O Retorno do Primeiro Estágio
Com cerca de 5 minutos e meio de voo propulsado restantes, a trajetória de ambos os veículos era monitorada: o estágio dois e a Crew 11 subindo, e o estágio um se preparando para pousar na Zona de Pouso Um (Landing Zone 1). Esta seria a última aterrissagem para aquele propulsor Falcon 9.
A trajetória da Dragon estava nominal. As equipes confirmavam que ambos os veículos estavam no caminho certo para a órbita. O propulsor do primeiro estágio seguiu para a Zona de Pouso Um, e as grid fins (aletas de grade) foram abertas para auxiliar no controle.
O primeiro estágio tinha eventos programados antes do pouso:
- Entry Burn (Queima de Entrada): A segunda de três queimas para desacelerar o veículo antes de atingir as partes mais densas da atmosfera terrestre. O Falcon 9 utiliza um complexo escudo térmico para proteger os motores e a estrutura durante o estresse aerodinâmico máximo (max entry Q).
- Após a queima de entrada, ocorreria a queima de pouso (landing burn).
A cerca de 6 minutos e 15 segundos de voo, a queima de entrada começou, sendo a segunda de três queimas para retornar o propulsor à Zona de Pouso Um. Após o término da queima de entrada, o estágio um estava visível retornando à costa da Flórida, enquanto o segundo estágio seguia impulsionando a Crew 11 para a órbita.
Chegada à Órbita
Faltando pouco mais de 2 minutos de voo propulsado, a missão estava se aproximando da queima de pouso, que utilizaria três motores (1, 5 e 9) para desacelerar o estágio um antes do toque final na Zona de Pouso Um (LZ1).
Apesar da complexidade, foram ouvidos os comandos esperados: “Stage one landing burn” e “Stage one landing leg deploy”. Houve um retorno fantástico do propulsor do estágio um, com um pouso bem-sucedido na LZ1.
Com menos de um minuto de voo propulsado restante no segundo estágio, o comando “seco” (SECO, Second Engine Cutoff) foi anunciado, marcando o fim da propulsão ativa.
A seguir, ocorreram:
- SECO (Second Engine Cutoff), confirmando a chegada ao espaço.
- Stage separation: Separação entre o Dragon e o estágio dois.
- Nominal Orbit Insertion (NOI): Inserção orbital nominal.

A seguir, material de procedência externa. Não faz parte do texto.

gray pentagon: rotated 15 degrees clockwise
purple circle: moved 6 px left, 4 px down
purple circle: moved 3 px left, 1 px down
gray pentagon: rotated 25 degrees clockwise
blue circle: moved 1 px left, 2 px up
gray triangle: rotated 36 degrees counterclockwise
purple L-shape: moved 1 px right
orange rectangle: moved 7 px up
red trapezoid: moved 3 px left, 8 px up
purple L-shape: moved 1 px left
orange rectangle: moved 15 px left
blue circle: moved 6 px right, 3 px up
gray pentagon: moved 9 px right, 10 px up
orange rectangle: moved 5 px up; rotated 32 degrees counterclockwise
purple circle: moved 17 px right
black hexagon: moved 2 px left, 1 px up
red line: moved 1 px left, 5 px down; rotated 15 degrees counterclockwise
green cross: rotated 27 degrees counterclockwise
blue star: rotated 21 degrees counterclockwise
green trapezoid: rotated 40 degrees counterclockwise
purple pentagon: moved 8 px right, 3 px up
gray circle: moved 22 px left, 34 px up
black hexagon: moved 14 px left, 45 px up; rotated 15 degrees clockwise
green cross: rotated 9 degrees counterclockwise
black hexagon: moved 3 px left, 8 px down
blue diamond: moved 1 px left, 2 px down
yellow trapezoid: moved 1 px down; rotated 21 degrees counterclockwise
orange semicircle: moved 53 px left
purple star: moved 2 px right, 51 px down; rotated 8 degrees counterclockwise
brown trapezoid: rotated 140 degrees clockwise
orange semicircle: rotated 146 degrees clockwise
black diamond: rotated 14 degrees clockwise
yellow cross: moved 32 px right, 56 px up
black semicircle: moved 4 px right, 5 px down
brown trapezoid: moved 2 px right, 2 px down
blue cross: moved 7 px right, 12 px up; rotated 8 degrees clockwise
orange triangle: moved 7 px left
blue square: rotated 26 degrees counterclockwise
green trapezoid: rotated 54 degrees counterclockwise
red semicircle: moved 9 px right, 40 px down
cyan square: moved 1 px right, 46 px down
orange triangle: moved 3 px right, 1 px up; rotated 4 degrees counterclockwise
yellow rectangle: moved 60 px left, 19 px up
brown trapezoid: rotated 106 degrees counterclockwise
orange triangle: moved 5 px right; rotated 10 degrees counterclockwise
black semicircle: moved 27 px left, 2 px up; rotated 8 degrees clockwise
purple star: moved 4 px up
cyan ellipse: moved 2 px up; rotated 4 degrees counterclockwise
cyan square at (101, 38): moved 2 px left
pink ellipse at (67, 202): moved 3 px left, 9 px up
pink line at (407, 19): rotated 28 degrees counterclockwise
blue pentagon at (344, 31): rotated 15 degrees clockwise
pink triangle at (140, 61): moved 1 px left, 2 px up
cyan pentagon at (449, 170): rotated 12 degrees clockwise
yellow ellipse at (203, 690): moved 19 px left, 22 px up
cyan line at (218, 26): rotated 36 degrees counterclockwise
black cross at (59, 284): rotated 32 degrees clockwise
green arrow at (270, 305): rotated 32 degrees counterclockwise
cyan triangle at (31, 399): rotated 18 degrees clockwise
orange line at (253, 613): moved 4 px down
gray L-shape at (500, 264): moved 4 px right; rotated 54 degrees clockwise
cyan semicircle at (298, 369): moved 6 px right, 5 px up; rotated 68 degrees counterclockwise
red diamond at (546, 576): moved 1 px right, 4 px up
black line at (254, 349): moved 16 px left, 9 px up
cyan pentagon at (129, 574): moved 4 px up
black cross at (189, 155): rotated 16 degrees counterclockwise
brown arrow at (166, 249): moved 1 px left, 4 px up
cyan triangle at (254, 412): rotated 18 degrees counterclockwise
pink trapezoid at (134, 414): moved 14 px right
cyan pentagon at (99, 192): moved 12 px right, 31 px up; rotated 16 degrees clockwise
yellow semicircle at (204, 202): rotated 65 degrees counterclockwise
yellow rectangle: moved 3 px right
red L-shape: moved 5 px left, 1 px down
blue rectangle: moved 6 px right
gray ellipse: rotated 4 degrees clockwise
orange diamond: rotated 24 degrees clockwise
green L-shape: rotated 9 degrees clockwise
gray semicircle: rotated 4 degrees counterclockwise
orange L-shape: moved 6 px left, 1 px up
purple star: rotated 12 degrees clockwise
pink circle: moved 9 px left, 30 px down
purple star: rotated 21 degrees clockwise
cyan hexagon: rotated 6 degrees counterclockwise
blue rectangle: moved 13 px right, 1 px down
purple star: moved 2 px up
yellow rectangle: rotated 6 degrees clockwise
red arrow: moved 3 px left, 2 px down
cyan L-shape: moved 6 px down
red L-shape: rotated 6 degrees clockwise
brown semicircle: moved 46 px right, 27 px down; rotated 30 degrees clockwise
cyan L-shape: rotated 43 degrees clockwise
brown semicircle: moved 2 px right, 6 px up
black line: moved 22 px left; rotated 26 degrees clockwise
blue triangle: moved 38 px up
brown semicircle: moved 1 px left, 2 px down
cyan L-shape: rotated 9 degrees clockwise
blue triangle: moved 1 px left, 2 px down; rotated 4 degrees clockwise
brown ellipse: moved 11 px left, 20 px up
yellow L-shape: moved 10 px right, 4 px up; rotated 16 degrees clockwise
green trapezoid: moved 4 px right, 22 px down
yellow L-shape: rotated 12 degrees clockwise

Com o NOI confirmado, a Crew 11 alcançou a microgravidade. Os sistemas foram desarmados. O Dragon Endeavour, com a Crew 11 a bordo, estava agora em órbita. A equipe de solo expressou sua alegria e honra em conduzir a missão, passando o controle para a equipe do Dragon para a aproximação final à ISS.
Boas-vindas em Órbita
A tripulação demonstrou grande satisfação com a chegada, descrevendo a experiência como transcendente. Eles cumprimentaram as equipes da Roscosmos, SpaceX e NASA pelo apoio na oportunidade única.
A primeira etapa da missão foi concluída com sucesso. A tripulação foi instruída a apresentar o indicador de gravidade zero (zero G indicator) durante o breve tempo restante de comunicação com o controle em terra, que honrava um mentor da equipe. Eles expressaram orgulho por terem cumprido a missão para todos os que os apoiaram.
Perguntas Frequentes
- O que é o Max Q durante o lançamento?
Max Q, ou pressão aerodinâmica máxima, é o ponto durante a subida do foguete onde o estresse aerodinâmico sobre o veículo é o maior. O veículo reduz a potência dos motores nessa fase para gerenciar essa pressão. - Como funciona o retorno do primeiro estágio?
O primeiro estágio realiza três queimas principais: o impulso de retorno (boost back burn), a queima de entrada (entry burn) para desacelerar na atmosfera, e a queima de pouso (landing burn) para atingir a velocidade necessária para pousar com segurança. - Qual a função do motor Merlin a vácuo?
O motor Merlin a vácuo é utilizado no segundo estágio do foguete. Ele é projetado para operar eficientemente no vácuo do espaço, fornecendo o empuxo necessário para colocar a cápsula Dragon em órbita. - O que significa a confirmação de “SECO”?
SECO significa “Second Engine Cutoff” (Corte do Segundo Motor). É o sinal de que o motor do segundo estágio desligou após completar a fase de aceleração necessária para atingir a órbita desejada. - É possível saber a altitude de pouso do primeiro estágio?
Sim, o objetivo do retorno do primeiro estágio é pousar em uma zona designada, como a Zona de Pouso Um (LZ1), a poucos quilômetros do local de lançamento.